China begins sharing hydrological data for Sutlej with India
A major tributary of the Indus, Sutlej river originates in Tibet and enters India through Himachal Pradesh
Nearly 10 days before its scheduled date, China has initiated the process of sharing hydrological data for the Sutlej river with India, an annual practice during the monsoon which is crucial for generating information on floods in north India, officials said on Friday.
According to an agreement signed between the two countries, China shares hydrological data of the Bramhaputra and Sutlej rivers with India from May 15 and June 1, respectively, until the end of October.
For the Sutlej river, known as Langqen Zangbod in China, data is shared from a station at Tsada, the officials said.
The river, a major tributary of the Indus, originates in Tibet and enters India through Himachal Pradesh.
This year, China initiated the process on May 18-19, nearly 10 days before the scheduled date, the officials added.
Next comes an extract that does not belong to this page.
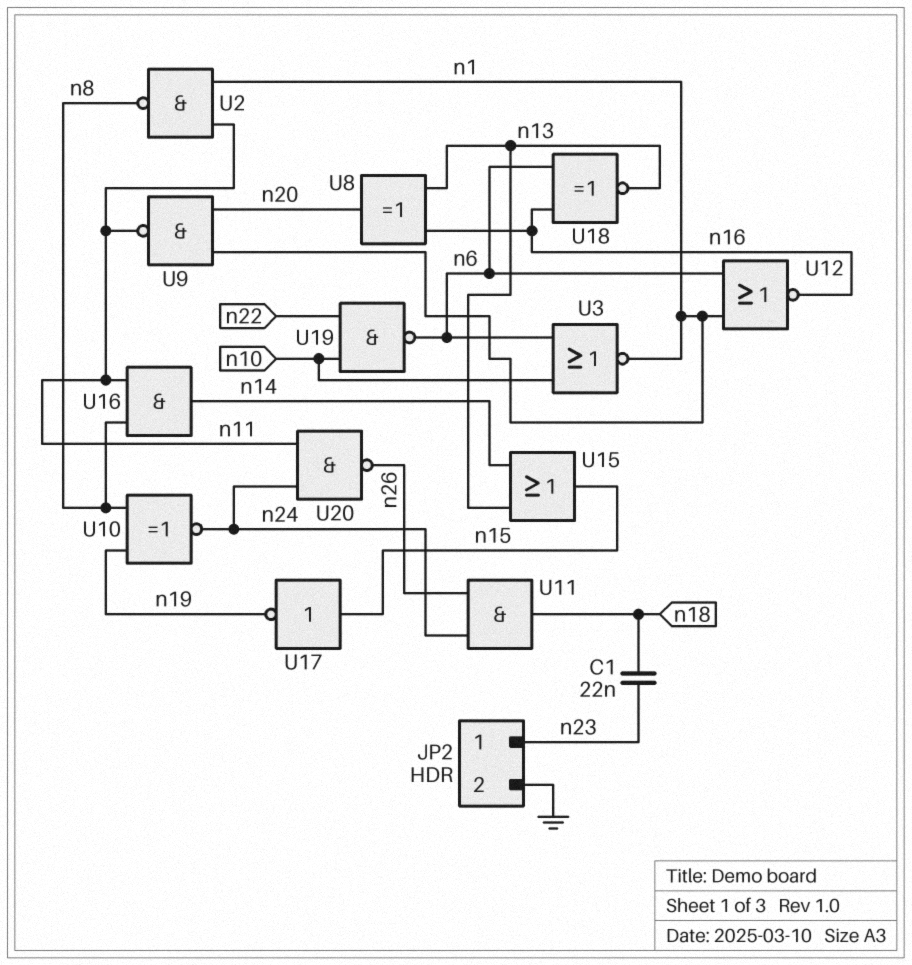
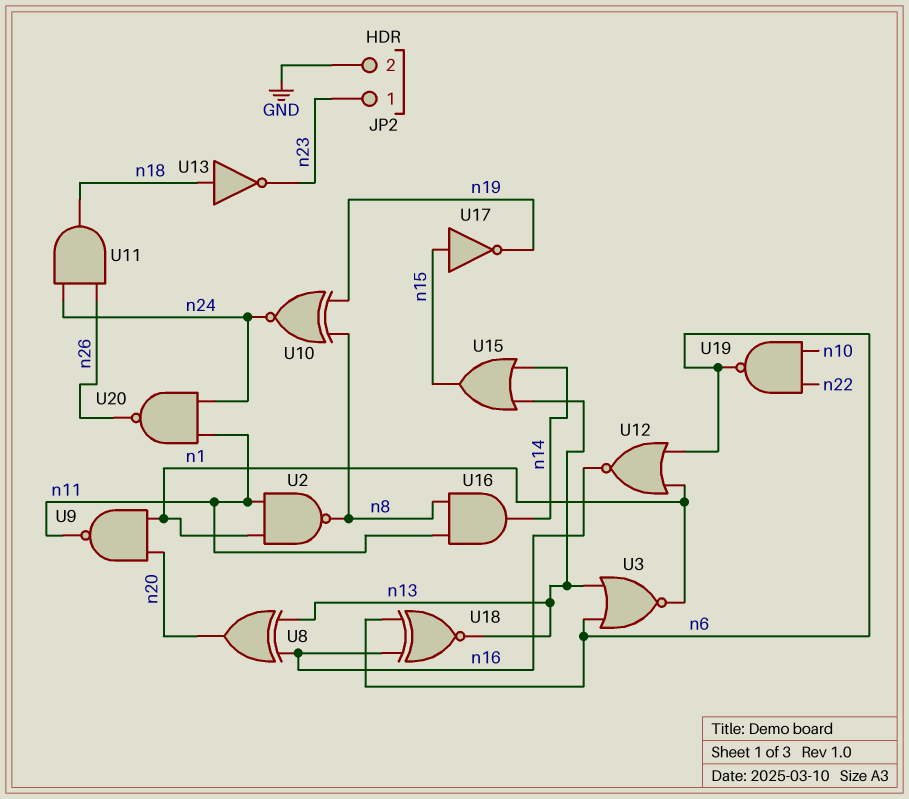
C1: 22nF (n18, n23) -> none
U3: NOR (in n6, in n10, out n1) -> NOR (in n6, in n13, out n1)
U13: none -> NOT (in n18, out n23)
The development comes amid the recent face-offs between the armies of the two countries at the eastern and northern borders of India.
On Thursday, India had said that the Chinese military was hindering normal patrolling by its troops along the Line of Actual Control in Ladakh and Sikkim. It also strongly refuted China’s contention that the escalating tension between the two armies was triggered by trespassing of Indian forces across the Chinese side.
Around 250 Indian and Chinese army personnel clashed with iron rods, sticks, and even resorted to stone-pelting in Pangong Tso area in Eastern Ladakh on May 5. Four days later, there was a similar face-off near Naku La Pass in North Sikkim.
The data is crucial for India for generating flood-related information in north and northeast India, the officials said.
Prior to the sharing of data, both sides check whether the existing data sharing systems are working fine. Accordingly, China sends a test mail with data that has to be acknowledged by India, signifying that the communication line is working fine.
But this usually happens two to three days before the actual data sharing begins, the officials said. Data sharing for the Brahmaputra river started from May 15.
In 2017, China had stopped sharing the data citing that the hydrological data gathering sites were washed away due to floods. It also coincided with the 73-day Doklam stand-off between the two neighbours that took place during the peak monsoon period.